2. The face image labeling method according to claim 1, further comprising, before the labeling of the face region image corresponding to the face feature vector belonging to the positive class:

deleting the face feature vectors belonging to the negative class, carrying out the feature clustering on the face feature vectors belonging to the positive class again, and judging whether the face feature vectors belonging to the negative class exist in the face feature vectors subjected to the feature clustering again;

if the face feature vector exists, repeating the steps until the face feature vector subjected to the feature clustering again does not exist the face feature vector belonging to the negative class.

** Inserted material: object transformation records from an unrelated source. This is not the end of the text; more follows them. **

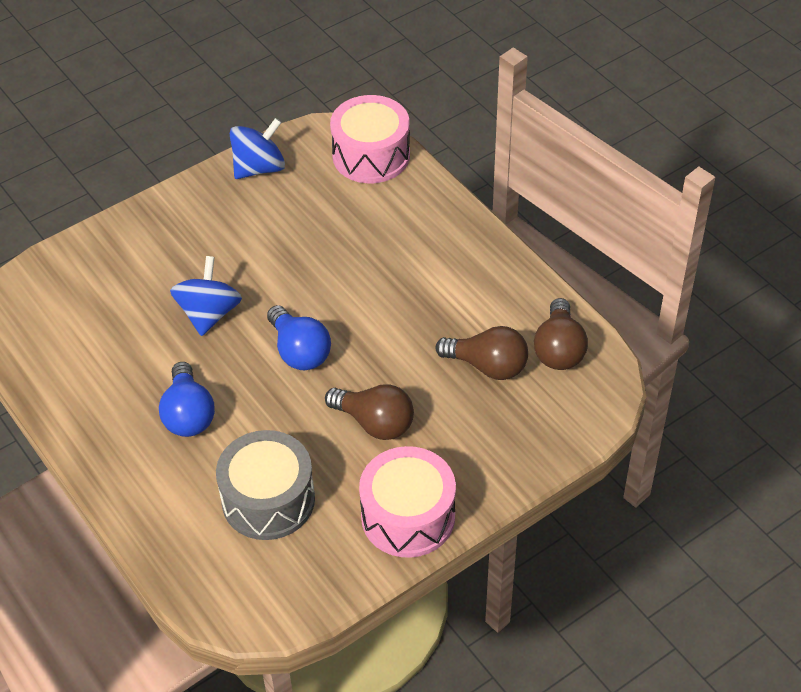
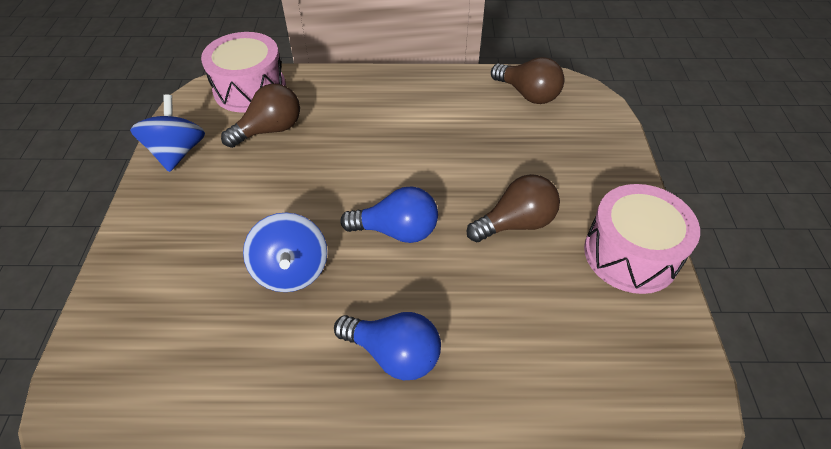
camera: 55 degrees left, 0 degrees up
(209, 313) = (291, 270): blue spinning top -> blue spinning top turned 150 degrees counterclockwise
(268, 499) = (547, 344): grey drum -> none
(488, 366) = (512, 133): brown light bulb -> brown light bulb (270, 130)

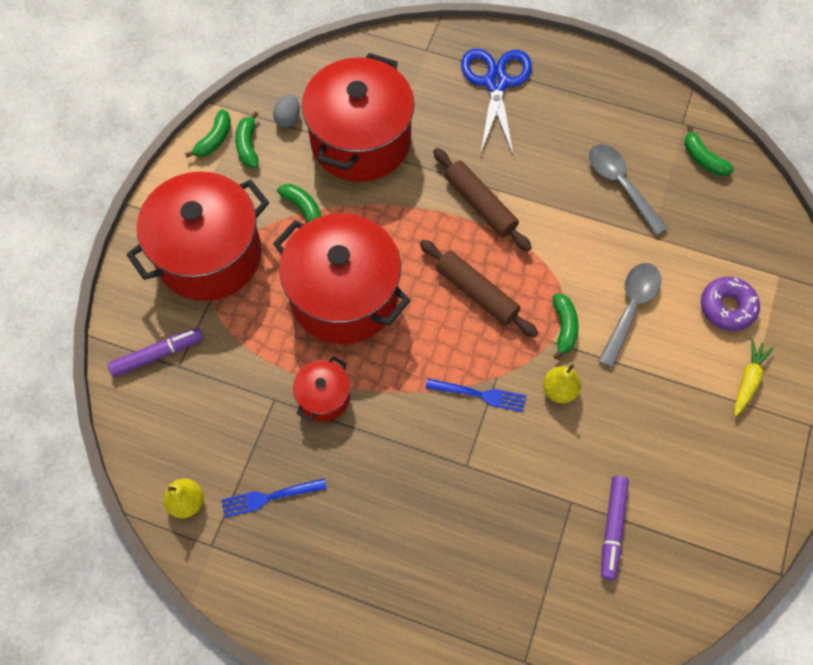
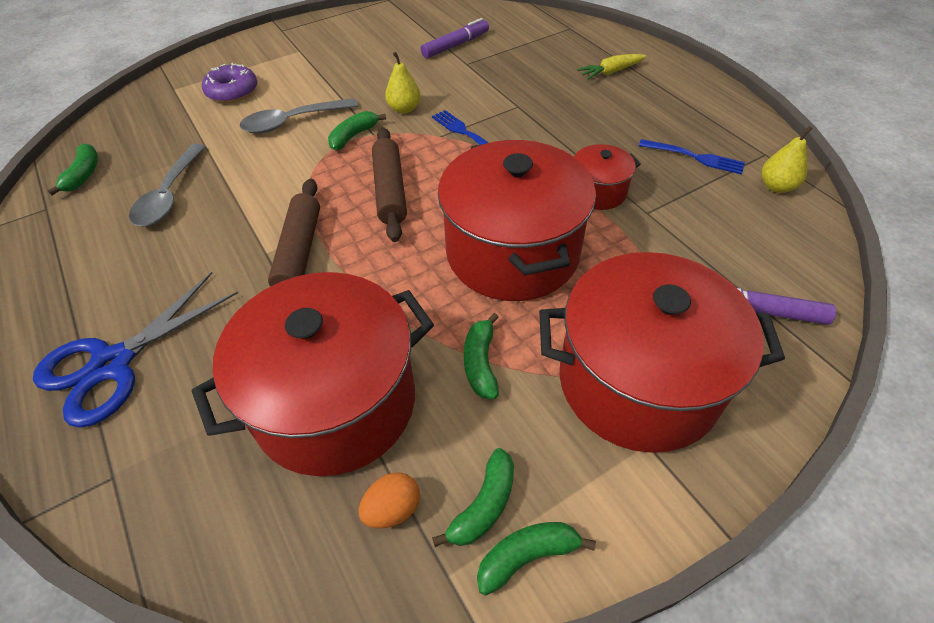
camera: 140 degrees left, 15 degrees down
(288, 118) = (392, 509): grey egg -> orange egg
(748, 380) = (281, 59): yellow carrot -> yellow carrot (611, 72)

3. The method for labeling a face image according to claim 1 or 2, wherein the feature clustering is performed on a plurality of face feature vectors, and specifically includes:

taking each face feature vector in N face feature vectors as a clustering center, and calculating the measurement distance from the other N-1 face feature vectors in the N face feature vectors to the clustering center when the ith face feature vector is taken as the clustering center, wherein N is an integer greater than 1, and i is an integer less than or equal to N;

judging whether a measurement distance smaller than a preset threshold exists in the measurement distances;

if the face feature vector does not exist, judging that the ith face feature vector belongs to the negative class;

if yes, judging whether the number of the measurement distances smaller than a preset threshold is larger than or equal to the preset number, and if yes, judging that the ith face feature vector belongs to the positive class; if not, judging that the ith face feature vector belongs to the negative class.

4. A face image labeling method according to claim 3, further comprising, before said respectively taking each of the N face feature vectors as a cluster center:

setting the size of a sliding window and the sliding step length;

each face feature vector in the N face feature vectors is used as a clustering center, and the method specifically includes:

establishing a plurality of sliding windows according to the size of the sliding window, the sliding step length and the N face feature vectors, wherein the number of the face feature vectors in each sliding window is equal to the size of the sliding window;

and taking each face feature vector in each sliding window as the clustering center in turn.

5. The face image labeling method of claim 4, further comprising, prior to establishing a plurality of sliding windows based on the sliding window size, the sliding step size, and the N face feature vectors:

and carrying out randomization processing on the N face feature vectors.

6. The face image labeling method according to claim 1, further comprising, before feature extraction is performed on a plurality of the face region images:

preprocessing the face image data of the face area images to obtain face area images with resolution meeting preset requirements;

the feature extraction of the face region images specifically includes:

and extracting the characteristics of the facial area image with the resolution meeting the preset requirement.

7. A facial image labeling device, comprising:

at least one processor; the method comprises the steps of,

a memory communicatively coupled to the at least one processor; wherein,,

the memory stores instructions executable by the at least one processor to enable the at least one processor to perform the face image labeling method of any of claims 1-6.

8. A computer-readable storage medium storing a computer program, wherein the computer program, when executed by a processor, implements the face image labeling method of any one of claims 1 to 6.